Headlines
December 22, 2024

New program to help Africans excel in VC knowledge

New program to help Africans excel in VC knowledge
New program to help Africans excel in VC knowledge

A new program by a private company, Dream Venture Capital (Dream VC) is set to support venture capital in Africa by teaching and training professionals to excel in the industry.

The founders of Dream VC argues that their educational programs help passionate individuals get the knowledge, the experience and the network they need to get started in venture capital (VC) or land top roles at VC funds around Africa.



“One of our main objectives is to democratize knowledge and access to the venture capital space in Africa. We run intensive remote programs teaching and training professionals to work in or excel in the Venture Capital Industry in Africa,” said Mark Kleyner, Cofounder and program Director of Dream VC, an investor accelerator and; community platform running remote programs centered specifically around venture capital across Africa’s startups ecosystems.

This year Dream Venture Capital “is running a large cross-country expansion and are planning to open up multiple new programs with Pan-African availability. according to Mark Kleyner. “Last year the programs were quite successful, and in early-mid March, this will be hitting the news, as dozens of African VC funds are involved and the initiative is scaling very fast,” he told New Business Ethiopia, commenting on the new program scheduled for launching next week.

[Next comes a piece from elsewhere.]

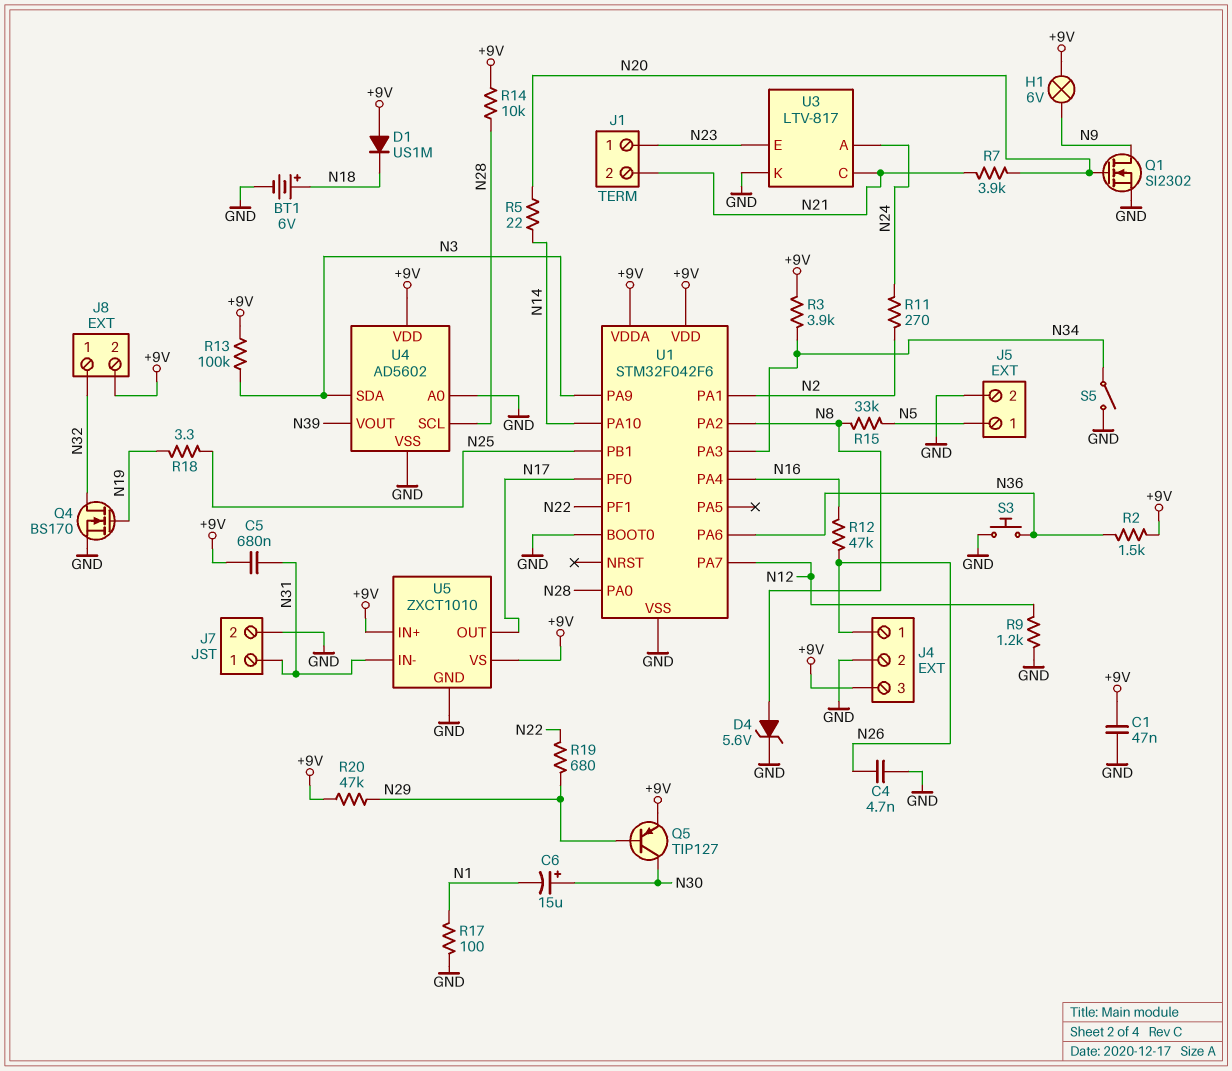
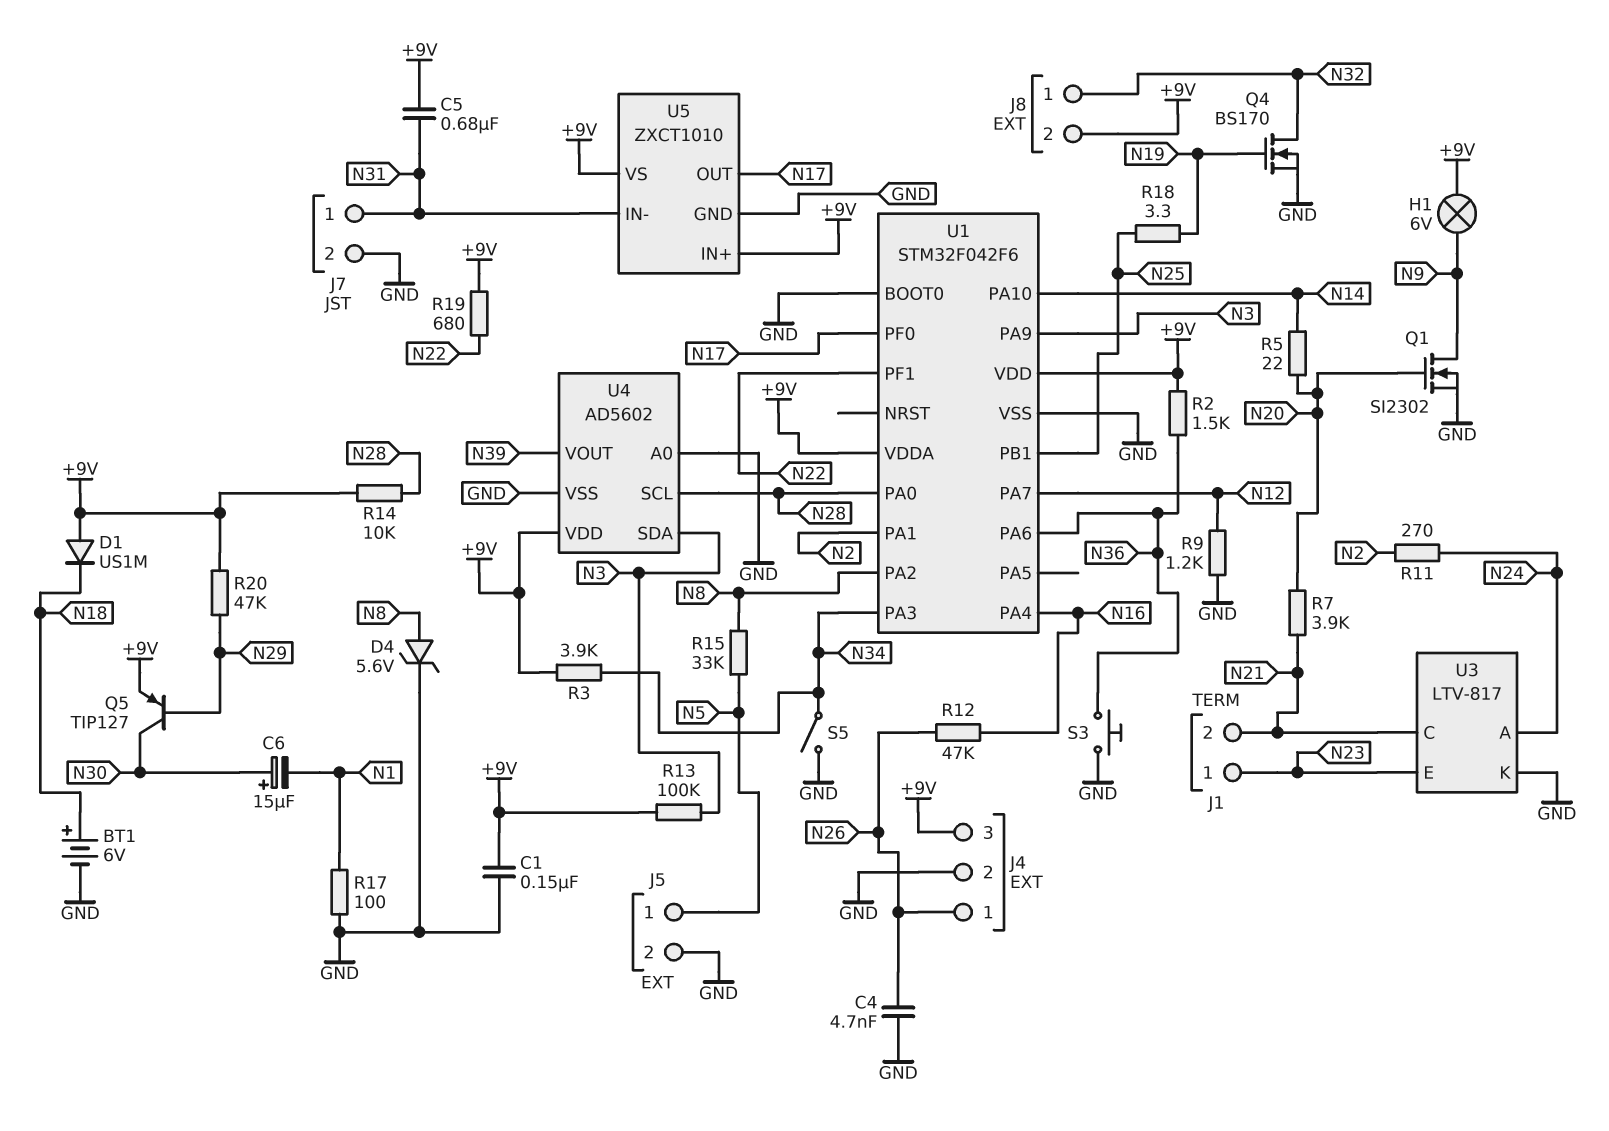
C1: 47nF (+9V, GND) -> 150nF (+9V, GND)
R19: 680 (N22, N29) -> 680 (+9V, N22)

“At the end of the day, working in countries like Nigeria or Kenya, founders across the continent often are faced with major obstacles – and there is still a lot that must change about perceptions of investing or building startups in Africa. Investors need to be much more hands-on and add a lot more value than just money to build sustainable, scalable businesses. And this can’t be done without including and enabling local leaders to be more active in the VC space,” remarks Cindy Ai, the other Cofounder and program Director of Dream VC.



After launching a small-scale program in 2021, they are now back, at a much larger scale, and with success to show for their efforts. More than 90% of the fellows who graduated from the inaugural program went on break into venture capital; with some joining new and established firms such as Ajim Capital, Akribos Capital, LoftyInc Wennovate, Oui Capital, and Lateral Capital – while others are busy writing checks as angels or setting up their own syndicates and funds in emerging ecosystems like Mozambique, Côte D’Ivoire, Rwanda, and others, according to Mark Kleyner.

“We aren’t just accelerating a new wave of check-writers. We are catalyzing the next generation of African ecosystem builders,” said Cindy Ai.

The last few years have seen exponential growth in entrepreneurial adoption. This is only further enabled by rapid increases in the publicity of startups and startup founders – but the investment world has dragged behind. Even as funding has increased, most of this has been concentrated in select deals (48% of total funding for startups in Africa went to just 12 companies), and over 50% of investors are international.

“People are saying entrepreneurship can help to catapult countries across the continent into digital transformation, but this simply cannot happen without an equivalent level of support from the private capital sector,” said Mark Kleyner.



“This is where Dream VC see themselves plugging in, teaching fellows across both programs with an immersive 0 to 100 knowledge acceleration about the VC space, covering everything from Deal Sourcing and Due Diligence to the varied ways VCs can add value and support companies throughout their investment, exploring complicated topics like Syndication, Angel and VC investments and even the legalities of setting up VC Funds or Angel Groups to invest in African startups,” the founders stated.

They indicated that while international interest is now putting African startups in the spotlight, there are still very few support systems for aspiring local investors and opportunities for working professionals to break into VC on the continent. Dream VC exists to change this and has ambitious plans to enable the next wave of aspiring investors by building the communities, the educational infrastructure, and the environment to thrive and add maximum value to startups in multiple African startup ecosystems, according to the founders of Dream VC.